------ RECORD SET
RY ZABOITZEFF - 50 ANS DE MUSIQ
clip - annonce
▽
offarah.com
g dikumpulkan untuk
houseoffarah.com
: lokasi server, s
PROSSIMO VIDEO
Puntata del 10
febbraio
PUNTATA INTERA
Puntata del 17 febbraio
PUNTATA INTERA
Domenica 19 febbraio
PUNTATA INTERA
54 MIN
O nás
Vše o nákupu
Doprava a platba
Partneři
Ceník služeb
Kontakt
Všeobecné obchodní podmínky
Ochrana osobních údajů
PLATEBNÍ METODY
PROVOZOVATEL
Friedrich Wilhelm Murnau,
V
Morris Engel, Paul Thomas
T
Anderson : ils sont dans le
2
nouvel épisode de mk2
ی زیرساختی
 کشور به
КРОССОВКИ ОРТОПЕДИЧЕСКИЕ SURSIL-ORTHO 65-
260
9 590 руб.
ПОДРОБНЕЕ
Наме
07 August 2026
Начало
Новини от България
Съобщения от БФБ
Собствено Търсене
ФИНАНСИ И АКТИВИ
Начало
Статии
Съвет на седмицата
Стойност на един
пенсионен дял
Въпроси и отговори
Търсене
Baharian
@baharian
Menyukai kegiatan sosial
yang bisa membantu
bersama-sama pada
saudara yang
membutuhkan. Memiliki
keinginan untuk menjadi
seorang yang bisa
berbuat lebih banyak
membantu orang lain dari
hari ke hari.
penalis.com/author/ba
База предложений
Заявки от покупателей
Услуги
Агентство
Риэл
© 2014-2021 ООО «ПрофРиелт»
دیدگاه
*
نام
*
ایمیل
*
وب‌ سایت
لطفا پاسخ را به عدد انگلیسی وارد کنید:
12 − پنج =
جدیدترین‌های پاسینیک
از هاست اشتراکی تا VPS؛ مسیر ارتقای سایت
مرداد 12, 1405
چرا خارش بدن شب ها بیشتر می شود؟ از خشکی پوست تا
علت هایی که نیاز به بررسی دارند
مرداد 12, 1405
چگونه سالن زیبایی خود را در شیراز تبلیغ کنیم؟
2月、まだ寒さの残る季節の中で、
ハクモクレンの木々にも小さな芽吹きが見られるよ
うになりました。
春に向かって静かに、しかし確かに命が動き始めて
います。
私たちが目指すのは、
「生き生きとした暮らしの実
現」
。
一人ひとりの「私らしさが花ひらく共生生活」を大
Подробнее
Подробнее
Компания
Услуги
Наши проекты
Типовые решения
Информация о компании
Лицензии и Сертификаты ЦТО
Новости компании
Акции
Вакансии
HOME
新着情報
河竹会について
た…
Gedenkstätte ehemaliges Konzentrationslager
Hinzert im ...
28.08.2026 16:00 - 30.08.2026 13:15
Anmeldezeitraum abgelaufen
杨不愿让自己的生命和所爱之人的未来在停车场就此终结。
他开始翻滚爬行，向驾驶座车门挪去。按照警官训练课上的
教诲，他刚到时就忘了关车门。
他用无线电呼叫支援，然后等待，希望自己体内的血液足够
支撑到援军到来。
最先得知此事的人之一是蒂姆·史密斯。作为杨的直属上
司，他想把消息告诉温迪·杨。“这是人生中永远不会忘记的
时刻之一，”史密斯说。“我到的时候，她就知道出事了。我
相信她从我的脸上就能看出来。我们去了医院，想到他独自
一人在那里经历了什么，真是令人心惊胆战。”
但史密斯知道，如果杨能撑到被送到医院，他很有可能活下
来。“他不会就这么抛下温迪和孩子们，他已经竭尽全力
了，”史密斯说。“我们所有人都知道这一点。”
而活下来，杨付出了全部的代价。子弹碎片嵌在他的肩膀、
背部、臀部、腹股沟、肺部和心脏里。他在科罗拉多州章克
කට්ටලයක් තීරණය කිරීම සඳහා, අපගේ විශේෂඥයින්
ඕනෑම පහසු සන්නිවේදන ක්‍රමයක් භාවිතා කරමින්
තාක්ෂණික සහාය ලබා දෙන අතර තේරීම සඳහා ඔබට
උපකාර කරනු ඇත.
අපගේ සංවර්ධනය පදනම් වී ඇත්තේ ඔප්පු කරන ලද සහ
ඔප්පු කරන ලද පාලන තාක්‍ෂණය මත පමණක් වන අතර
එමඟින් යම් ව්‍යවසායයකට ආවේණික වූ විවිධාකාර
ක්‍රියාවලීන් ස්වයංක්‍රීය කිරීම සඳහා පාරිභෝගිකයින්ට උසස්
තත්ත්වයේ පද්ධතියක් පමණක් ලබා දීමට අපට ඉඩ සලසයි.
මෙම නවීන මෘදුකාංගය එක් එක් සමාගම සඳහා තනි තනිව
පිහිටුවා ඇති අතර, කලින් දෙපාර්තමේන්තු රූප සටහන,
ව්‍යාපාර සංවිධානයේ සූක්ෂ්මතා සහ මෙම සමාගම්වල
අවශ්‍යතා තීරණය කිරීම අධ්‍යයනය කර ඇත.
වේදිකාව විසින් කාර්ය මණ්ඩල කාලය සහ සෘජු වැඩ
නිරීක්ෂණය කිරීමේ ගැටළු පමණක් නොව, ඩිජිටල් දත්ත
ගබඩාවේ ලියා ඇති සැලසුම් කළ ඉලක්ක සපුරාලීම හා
------------
* EXERCISE DESCRIPTION
Search the entries above for "පමණක". Show every line that has it.

* WORKED SOLUTION
ඔප්පු කරන ලද පාලන තාක්‍ෂණය මත පමණක් වන අතර
තත්ත්වයේ පද්ධතියක් පමණක් ලබා දීමට අපට ඉඩ සලසයි.
නිරීක්ෂණය කිරීමේ ගැටළු පමණක් නොව, ඩිජිටල් දත්ත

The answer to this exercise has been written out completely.